◆ **Dataset records**

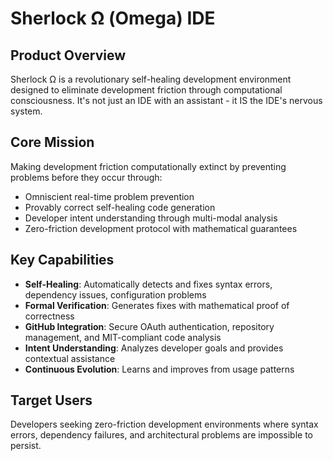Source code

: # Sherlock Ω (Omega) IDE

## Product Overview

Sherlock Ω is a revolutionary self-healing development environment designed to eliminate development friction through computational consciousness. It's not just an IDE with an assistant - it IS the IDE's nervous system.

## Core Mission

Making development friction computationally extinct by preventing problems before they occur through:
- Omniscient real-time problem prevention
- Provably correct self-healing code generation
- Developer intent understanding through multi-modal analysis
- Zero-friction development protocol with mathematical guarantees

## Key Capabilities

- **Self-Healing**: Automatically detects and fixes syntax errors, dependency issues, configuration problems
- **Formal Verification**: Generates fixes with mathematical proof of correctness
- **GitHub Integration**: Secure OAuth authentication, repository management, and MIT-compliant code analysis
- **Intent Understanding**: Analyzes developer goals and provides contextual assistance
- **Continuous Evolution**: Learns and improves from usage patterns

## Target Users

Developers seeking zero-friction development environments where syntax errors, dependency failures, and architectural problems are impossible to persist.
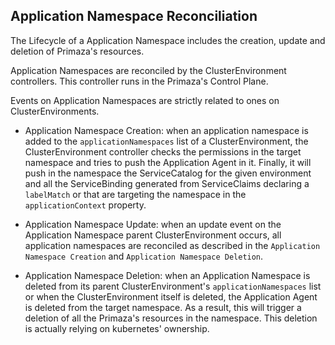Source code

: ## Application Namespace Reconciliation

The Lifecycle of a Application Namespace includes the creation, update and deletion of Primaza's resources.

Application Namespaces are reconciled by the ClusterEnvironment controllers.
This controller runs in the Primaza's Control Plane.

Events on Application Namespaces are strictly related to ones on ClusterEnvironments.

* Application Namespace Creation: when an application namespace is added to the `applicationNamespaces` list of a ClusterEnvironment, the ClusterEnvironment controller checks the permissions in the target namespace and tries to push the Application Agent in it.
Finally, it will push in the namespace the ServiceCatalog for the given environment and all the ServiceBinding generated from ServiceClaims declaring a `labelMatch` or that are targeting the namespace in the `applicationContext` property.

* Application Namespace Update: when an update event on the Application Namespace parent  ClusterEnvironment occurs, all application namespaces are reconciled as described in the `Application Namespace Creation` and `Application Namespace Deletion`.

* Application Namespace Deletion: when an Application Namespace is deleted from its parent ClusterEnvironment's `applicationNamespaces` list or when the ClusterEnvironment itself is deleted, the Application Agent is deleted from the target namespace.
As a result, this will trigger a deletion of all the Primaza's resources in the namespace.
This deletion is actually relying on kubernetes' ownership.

--

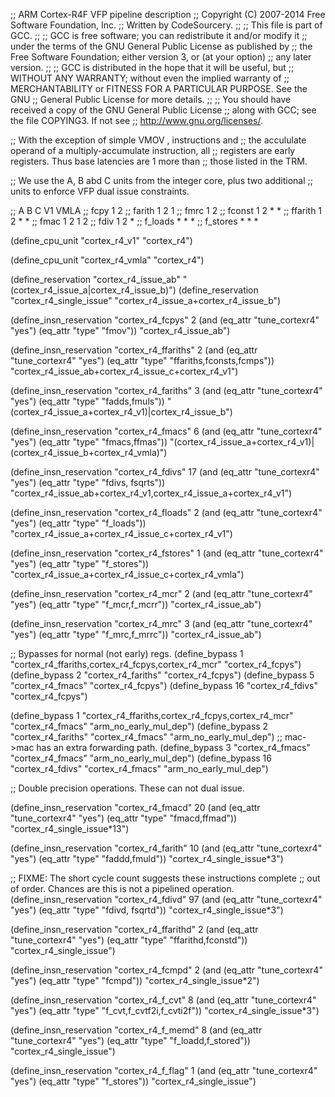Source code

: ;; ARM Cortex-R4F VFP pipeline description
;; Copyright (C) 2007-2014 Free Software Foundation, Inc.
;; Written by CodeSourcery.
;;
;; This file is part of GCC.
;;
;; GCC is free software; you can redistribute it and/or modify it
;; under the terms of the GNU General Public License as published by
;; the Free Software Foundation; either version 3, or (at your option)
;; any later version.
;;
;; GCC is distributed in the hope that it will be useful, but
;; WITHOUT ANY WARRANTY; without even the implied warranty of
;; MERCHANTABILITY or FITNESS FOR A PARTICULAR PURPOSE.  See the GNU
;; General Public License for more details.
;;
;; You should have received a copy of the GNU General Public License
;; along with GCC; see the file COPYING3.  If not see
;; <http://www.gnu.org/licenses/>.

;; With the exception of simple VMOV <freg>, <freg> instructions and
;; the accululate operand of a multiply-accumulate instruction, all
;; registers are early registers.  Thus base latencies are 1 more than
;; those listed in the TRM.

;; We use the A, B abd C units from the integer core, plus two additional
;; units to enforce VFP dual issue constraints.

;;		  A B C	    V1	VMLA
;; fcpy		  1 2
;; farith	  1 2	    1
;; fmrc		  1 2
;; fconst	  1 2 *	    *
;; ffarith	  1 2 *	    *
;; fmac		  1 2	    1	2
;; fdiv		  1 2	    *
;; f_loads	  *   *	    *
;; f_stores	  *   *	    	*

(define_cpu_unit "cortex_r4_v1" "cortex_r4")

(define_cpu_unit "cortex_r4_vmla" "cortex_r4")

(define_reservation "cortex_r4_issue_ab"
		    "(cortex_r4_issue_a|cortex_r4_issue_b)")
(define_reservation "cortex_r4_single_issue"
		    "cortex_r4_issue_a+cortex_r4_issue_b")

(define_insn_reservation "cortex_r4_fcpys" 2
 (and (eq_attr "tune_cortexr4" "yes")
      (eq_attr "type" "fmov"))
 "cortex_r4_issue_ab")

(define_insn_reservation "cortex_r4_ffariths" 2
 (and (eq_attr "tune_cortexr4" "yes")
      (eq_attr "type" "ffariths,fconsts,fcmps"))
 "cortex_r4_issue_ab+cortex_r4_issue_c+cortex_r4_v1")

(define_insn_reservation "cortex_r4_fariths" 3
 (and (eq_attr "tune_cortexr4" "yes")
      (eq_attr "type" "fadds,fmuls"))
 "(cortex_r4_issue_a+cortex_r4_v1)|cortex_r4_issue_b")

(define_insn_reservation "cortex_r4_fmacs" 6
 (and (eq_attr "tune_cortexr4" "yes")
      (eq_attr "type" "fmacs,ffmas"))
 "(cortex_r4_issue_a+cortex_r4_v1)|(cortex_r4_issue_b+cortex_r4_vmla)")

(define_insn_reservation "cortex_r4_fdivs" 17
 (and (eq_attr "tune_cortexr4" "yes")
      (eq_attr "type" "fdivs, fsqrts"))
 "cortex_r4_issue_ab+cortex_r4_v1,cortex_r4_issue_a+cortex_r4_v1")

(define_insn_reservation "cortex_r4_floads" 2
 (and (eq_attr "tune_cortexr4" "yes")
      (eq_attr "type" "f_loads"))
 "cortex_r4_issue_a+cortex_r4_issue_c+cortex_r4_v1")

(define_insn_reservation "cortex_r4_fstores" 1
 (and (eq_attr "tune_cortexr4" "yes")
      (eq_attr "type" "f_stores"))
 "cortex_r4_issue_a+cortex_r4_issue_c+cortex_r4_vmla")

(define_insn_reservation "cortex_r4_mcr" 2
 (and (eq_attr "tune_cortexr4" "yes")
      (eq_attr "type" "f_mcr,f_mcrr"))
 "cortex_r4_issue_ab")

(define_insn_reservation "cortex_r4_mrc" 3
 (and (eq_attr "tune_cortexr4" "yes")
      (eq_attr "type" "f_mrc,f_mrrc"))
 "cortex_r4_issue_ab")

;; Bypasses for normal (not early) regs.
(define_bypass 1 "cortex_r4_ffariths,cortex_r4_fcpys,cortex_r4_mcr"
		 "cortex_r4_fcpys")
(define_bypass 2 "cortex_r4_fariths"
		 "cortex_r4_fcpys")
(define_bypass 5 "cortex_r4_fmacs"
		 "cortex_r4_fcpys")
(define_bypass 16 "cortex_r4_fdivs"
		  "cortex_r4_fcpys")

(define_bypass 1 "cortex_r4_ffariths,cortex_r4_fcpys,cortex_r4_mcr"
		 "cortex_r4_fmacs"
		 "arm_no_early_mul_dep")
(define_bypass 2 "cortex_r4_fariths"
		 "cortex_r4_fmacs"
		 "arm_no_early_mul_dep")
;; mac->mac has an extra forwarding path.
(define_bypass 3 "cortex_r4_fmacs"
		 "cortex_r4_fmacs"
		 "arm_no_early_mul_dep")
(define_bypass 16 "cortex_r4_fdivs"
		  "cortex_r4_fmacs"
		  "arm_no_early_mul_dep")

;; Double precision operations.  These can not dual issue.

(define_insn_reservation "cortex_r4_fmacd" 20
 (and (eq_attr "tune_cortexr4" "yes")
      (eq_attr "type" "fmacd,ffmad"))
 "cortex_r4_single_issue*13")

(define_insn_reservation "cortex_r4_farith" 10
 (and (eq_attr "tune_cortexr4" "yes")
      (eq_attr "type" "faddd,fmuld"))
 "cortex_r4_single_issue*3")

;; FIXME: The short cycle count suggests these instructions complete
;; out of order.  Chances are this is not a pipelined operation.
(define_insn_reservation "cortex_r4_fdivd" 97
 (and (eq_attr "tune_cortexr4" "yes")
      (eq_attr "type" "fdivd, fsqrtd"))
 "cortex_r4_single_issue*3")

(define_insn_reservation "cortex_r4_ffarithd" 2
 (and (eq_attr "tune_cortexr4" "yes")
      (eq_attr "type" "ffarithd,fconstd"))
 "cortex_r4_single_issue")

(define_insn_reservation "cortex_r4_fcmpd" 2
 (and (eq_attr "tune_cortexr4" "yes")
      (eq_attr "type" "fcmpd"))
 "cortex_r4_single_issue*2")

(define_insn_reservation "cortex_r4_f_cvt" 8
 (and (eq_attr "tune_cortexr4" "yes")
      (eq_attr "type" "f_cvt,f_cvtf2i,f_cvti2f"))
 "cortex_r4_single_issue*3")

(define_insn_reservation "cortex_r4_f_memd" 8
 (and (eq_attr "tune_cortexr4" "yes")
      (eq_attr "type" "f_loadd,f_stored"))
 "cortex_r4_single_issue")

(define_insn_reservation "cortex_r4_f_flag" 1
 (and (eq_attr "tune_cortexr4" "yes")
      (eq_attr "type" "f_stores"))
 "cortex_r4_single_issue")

---

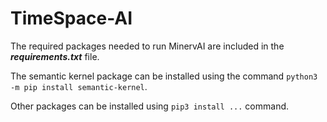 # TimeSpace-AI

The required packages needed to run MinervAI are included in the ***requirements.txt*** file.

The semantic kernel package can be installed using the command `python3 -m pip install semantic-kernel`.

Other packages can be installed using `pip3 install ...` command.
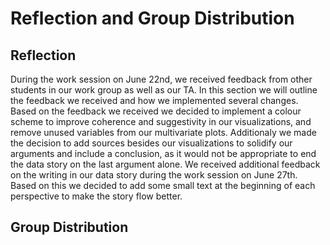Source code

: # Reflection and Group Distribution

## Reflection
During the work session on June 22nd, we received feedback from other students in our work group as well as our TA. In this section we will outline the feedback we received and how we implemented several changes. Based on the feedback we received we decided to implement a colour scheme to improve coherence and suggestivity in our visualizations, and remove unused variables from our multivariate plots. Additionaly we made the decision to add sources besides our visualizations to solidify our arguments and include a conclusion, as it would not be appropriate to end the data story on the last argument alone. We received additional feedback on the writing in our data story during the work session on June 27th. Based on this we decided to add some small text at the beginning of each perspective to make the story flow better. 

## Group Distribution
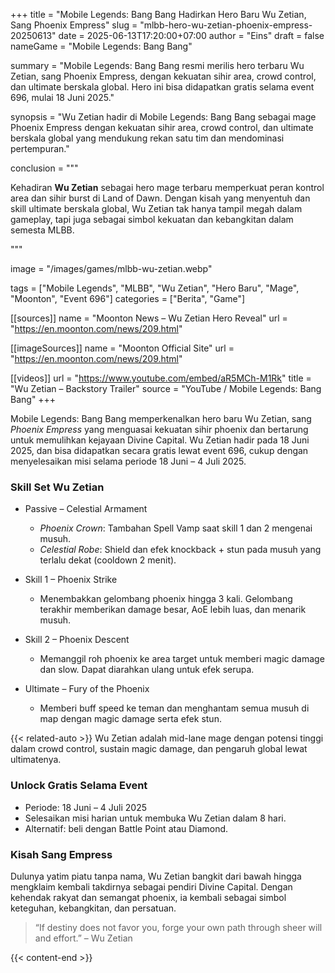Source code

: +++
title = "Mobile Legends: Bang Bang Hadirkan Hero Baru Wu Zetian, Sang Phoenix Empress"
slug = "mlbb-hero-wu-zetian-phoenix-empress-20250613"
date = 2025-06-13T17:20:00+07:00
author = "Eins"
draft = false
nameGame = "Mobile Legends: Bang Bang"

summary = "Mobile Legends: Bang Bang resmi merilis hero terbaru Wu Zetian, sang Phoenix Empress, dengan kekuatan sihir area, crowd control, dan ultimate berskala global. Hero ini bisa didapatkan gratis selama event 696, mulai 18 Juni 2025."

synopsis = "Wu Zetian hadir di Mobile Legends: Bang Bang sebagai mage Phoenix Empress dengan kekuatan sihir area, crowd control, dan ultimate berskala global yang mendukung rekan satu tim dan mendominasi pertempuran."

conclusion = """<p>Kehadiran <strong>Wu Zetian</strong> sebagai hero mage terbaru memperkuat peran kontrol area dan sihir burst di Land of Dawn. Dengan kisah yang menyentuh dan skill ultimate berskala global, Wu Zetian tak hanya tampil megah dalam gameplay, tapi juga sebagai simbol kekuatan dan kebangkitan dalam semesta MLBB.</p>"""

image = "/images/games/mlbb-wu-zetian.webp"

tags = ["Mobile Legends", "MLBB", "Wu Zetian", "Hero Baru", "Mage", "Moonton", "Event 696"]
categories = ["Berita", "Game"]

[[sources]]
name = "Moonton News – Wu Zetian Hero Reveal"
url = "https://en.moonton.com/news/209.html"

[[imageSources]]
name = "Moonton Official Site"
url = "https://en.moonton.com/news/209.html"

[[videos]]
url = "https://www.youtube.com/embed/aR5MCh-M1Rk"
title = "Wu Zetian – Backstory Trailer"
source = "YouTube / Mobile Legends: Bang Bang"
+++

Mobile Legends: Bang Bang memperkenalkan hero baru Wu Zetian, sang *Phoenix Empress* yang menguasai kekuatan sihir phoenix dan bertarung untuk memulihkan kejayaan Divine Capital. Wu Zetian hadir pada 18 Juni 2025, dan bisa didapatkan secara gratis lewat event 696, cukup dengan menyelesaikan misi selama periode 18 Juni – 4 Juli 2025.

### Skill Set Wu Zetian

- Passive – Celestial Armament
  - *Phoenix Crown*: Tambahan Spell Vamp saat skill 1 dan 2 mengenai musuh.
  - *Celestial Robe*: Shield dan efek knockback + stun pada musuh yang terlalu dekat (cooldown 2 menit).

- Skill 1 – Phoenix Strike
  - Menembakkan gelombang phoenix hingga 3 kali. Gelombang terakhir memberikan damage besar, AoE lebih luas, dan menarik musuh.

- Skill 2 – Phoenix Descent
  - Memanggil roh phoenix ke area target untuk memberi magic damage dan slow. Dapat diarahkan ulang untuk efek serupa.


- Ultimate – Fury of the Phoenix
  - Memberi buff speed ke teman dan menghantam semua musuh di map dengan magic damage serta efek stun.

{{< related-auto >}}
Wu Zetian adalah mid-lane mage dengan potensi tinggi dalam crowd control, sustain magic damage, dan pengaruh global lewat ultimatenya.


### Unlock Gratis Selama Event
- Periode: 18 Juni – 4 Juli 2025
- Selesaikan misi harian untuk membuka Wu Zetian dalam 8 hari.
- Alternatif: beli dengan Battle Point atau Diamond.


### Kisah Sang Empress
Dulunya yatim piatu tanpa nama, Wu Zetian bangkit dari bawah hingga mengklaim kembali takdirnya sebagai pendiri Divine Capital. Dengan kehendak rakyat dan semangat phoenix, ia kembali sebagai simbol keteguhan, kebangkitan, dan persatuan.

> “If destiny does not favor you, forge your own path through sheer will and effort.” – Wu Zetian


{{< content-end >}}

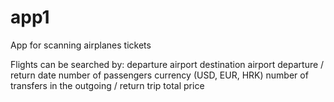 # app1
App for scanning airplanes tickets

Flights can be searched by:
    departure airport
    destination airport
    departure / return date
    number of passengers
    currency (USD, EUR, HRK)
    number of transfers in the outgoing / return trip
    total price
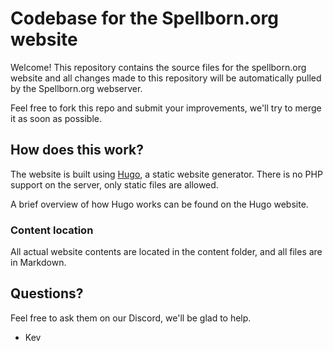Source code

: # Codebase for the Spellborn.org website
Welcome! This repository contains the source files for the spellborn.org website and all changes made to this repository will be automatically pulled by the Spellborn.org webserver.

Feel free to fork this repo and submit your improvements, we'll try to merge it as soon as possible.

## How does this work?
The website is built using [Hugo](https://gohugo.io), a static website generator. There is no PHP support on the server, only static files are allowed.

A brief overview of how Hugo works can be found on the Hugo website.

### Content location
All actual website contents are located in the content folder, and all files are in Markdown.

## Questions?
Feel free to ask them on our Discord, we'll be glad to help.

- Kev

◆ **Prompt**
Search the material above for the word "Feel", then copy each line that holds it.

◆ **Answer for the task**
Feel free to fork this repo and submit your improvements, we'll try to merge it as soon as possible.
Feel free to ask them on our Discord, we'll be glad to help.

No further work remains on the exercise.